Three Deployment Models
SNA Server provides three deployment models--branch-based, centralized, and distributed--that let you flexibly integrate your NT network with mainframe and AS/400 hosts. Microsoft refers to these models as SNA Open Gateway Architecture (SOGA).

In the branch-based model, you place SNA servers in branch offices (a term used in SOGA) that are close to end users. An SNA server communicates with hosts located in a data center, central site, or headquarters with SNA protocols through a WAN link, such as a leased line, frame relay, or asynchronous transfer mode (ATM). You need two SNA servers in the branch office subdomain for fault tolerance and high availability. If you have only one SNA server, you might have to let one branch office fail over to another branch office's SNA subdomain, which can create difficulties because of bandwidth or administrative constraints.

If you have hundreds of remote offices but no SNA-enabled network administrators, SNA Server's centralized model will fit your network's administration plan. With the centralized model, you place SNA servers in a central location and simply group them into a big SNA subdomain to provide fault tolerance and hot backup. However, the centralized model can result in a slow client response if your WAN doesn't have adequate bandwidth, because end users must access the central SNA servers through the WAN.

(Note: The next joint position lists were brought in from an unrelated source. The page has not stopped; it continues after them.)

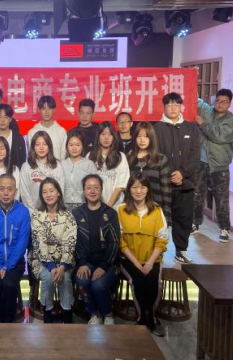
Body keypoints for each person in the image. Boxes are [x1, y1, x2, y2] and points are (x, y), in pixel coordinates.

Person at [118, 174, 169, 337]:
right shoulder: (121, 210)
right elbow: (120, 241)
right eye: (134, 187)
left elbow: (162, 239)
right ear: (129, 189)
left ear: (148, 189)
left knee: (154, 283)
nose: (138, 191)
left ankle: (152, 318)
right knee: (138, 280)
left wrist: (149, 263)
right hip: (129, 260)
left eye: (142, 187)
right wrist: (137, 264)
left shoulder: (157, 210)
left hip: (152, 259)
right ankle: (141, 319)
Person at [154, 93, 200, 265]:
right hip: (163, 184)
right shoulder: (156, 129)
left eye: (176, 104)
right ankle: (156, 252)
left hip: (185, 182)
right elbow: (155, 155)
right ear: (164, 107)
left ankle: (181, 250)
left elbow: (195, 155)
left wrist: (182, 173)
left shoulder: (191, 128)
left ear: (181, 106)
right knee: (159, 219)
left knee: (183, 218)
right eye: (169, 105)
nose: (173, 108)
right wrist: (170, 175)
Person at [0, 174, 30, 323]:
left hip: (15, 262)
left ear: (16, 191)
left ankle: (9, 321)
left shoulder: (23, 211)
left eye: (10, 189)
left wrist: (8, 266)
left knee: (9, 285)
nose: (6, 193)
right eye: (2, 189)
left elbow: (22, 243)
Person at [73, 175, 120, 325]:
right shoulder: (77, 213)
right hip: (86, 262)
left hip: (108, 263)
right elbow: (75, 241)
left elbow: (114, 242)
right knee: (82, 280)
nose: (92, 191)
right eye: (88, 188)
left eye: (96, 187)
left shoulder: (110, 213)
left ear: (101, 190)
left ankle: (108, 314)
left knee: (98, 285)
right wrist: (82, 263)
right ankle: (94, 313)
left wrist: (104, 266)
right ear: (84, 191)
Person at [193, 89, 233, 243]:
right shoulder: (208, 111)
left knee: (221, 199)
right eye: (218, 100)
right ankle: (195, 223)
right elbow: (196, 101)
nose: (220, 104)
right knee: (197, 195)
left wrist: (202, 123)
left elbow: (219, 136)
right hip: (200, 162)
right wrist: (192, 82)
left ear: (229, 103)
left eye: (224, 102)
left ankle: (224, 228)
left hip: (219, 166)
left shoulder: (232, 121)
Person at [30, 178, 77, 324]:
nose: (48, 194)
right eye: (44, 192)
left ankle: (67, 313)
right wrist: (51, 266)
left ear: (58, 193)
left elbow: (70, 242)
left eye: (51, 191)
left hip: (64, 261)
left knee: (65, 277)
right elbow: (39, 243)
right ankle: (47, 312)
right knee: (48, 277)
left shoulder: (68, 216)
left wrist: (62, 267)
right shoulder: (37, 215)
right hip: (41, 261)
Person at [129, 122, 172, 226]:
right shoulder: (129, 158)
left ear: (152, 138)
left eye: (146, 136)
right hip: (132, 209)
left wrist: (166, 215)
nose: (142, 140)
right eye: (139, 136)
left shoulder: (160, 159)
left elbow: (166, 189)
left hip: (154, 208)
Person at [88, 122, 130, 210]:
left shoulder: (121, 156)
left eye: (110, 134)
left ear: (114, 137)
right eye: (103, 134)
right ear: (98, 136)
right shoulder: (90, 156)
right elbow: (86, 184)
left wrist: (107, 207)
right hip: (93, 206)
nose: (106, 137)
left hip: (116, 206)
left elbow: (121, 186)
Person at [20, 131, 65, 213]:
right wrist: (33, 214)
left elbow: (60, 191)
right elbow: (24, 193)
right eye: (37, 144)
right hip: (33, 213)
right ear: (33, 147)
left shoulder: (58, 166)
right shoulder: (26, 167)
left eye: (44, 144)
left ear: (49, 146)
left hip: (54, 212)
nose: (41, 148)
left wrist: (53, 212)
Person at [62, 129, 98, 211]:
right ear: (66, 146)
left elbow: (96, 186)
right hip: (64, 205)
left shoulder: (89, 164)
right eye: (71, 145)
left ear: (82, 146)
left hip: (83, 205)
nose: (74, 148)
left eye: (78, 145)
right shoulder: (61, 165)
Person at [27, 96, 67, 161]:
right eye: (43, 108)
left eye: (50, 108)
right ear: (39, 110)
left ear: (54, 110)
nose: (46, 112)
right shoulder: (32, 132)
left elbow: (63, 155)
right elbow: (31, 155)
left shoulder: (61, 131)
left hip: (57, 167)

SNA Server's distributed model combines the branch-based and centralized models to provide the best performance and fault tolerance. Figure 1, page 176, illustrates the distributed model, in which you place one or more SNA servers in a branch office, and two or more SNA servers in a data center. The central servers connect to local hosts through a very fast link, such as an FDDI. The branch servers, which are close to end users, use a LAN adapter to connect their local link services to the distributed link services on the central servers through a routing protocol (e.g., TCP/IP) across a WAN link instead of an SNA protocol. This way, branch servers can reach hosts faster. In configuring the branch server, you can enable multiple distributed link services in the central site for fault tolerance and hot backup. The branch servers can use alternative link services at a secondary site, such as a backup data center, in case the primary site fails. With the distributed model, you can easily implement a cross-domain failover. The central SNA subdomain can be a backup subdomain for all branch offices. If the branch SNA subdomain is not available, the remote client can fail over to the central subdomain to establish a new session with minimum interruption.

Dancing with the Dinosaur
Now you know about the fault-tolerant features in SNA Server 4.0. Before you move your mainframe and AS/400 users to an NT-based network, you need to include SNA Server's fault tolerance and hot backup in your network plan. When you implement SNA Server in a planned deployment of your network, high-quality server hardware, and Microsoft cluster services for Mail Transfer System (MTS), Internet Information Server (IIS), and COMTI, you can deliver reliable SNA services to your users and application developers for 24 X 7 access. Then you can safely dance with the mainframe dinosaur without carrying a pager at night.